Just use open road tolling like Illinois does, and get rid of the gas tax. That way you pay for the roads you are using. A "user fee".



FLKeys said:


> California wants to tax your tax.


"Compound interest".


----------



## BigJohn (Jan 27, 2016)

Driving With A Purpose said:


> Another one? They already have such a tax. It is the federal gas tax. For 2020 it was 18.4 cents per gallon.


Obviously, you are not paying attention to the reality of high MPH vehicles, electric vehicles and such.


----------



## Stevie The magic Unicorn (Apr 3, 2018)

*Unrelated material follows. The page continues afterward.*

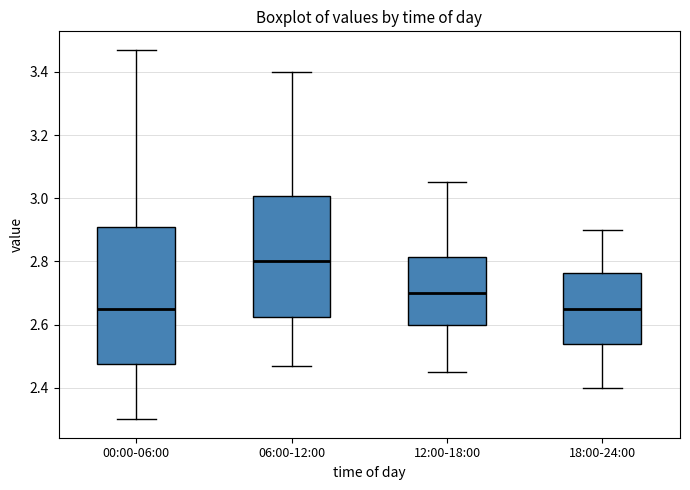

Reading left to right, transcribe this box plot: for each box, give where its median line is, the range the box spans, and where its two whiskers end, as read against the y-axis. The values are not printed on the chart, so give them approximately, as read against the axis.

00:00-06:00: median 2.66, box 2.48 to 2.90, whiskers 2.30 to 3.48
06:00-12:00: median 2.80, box 2.62 to 3.00, whiskers 2.48 to 3.40
12:00-18:00: median 2.70, box 2.60 to 2.82, whiskers 2.46 to 3.06
18:00-24:00: median 2.66, box 2.54 to 2.76, whiskers 2.40 to 2.90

they won't remove the gasoline tax if they add a mileage tax. They promise they will before it is put into effect but they won't.

The root cause of this is a downword trend in gasoline use in the last decade.

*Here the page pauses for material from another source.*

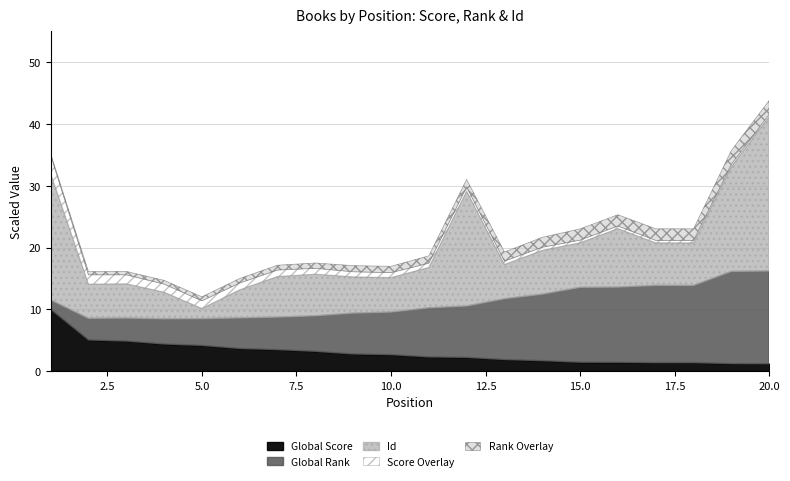

How many lines are shown in the chart?

5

Hybrids, electric vehicles, and working from home will all have a big impact on the amount of gasoline tax collected.

https://www.jwnenergy.com/article/2020/9/14/bp-says-the-era-of-oil-demand-growth-is-over/


----------



## HPClays (Jun 27, 2016)

Stevie The magic Unicorn said:


> they won't remove the gasoline tax if they add a mileage tax. They promise they will before it is put into effect but they won't.
> 
> The root cause of this is a downword trend in gasoline use in the last decade.
> 
> ...


I would say the root cause is politicians using taxes to punish things that don't favor their agenda in addition to the fact that one side of the political spectrum is elected by people that do not drive much. (See tobacco, alcohol, BATF, rain, sugar, and assorted other taxes)

If the tax was per road usage to support the maintenance and upgrades of THAT road, I would support it. It won't be. It'll be a tax that everyone pays to cover pet projects in urban/suburban areas that get politicians elected.


----------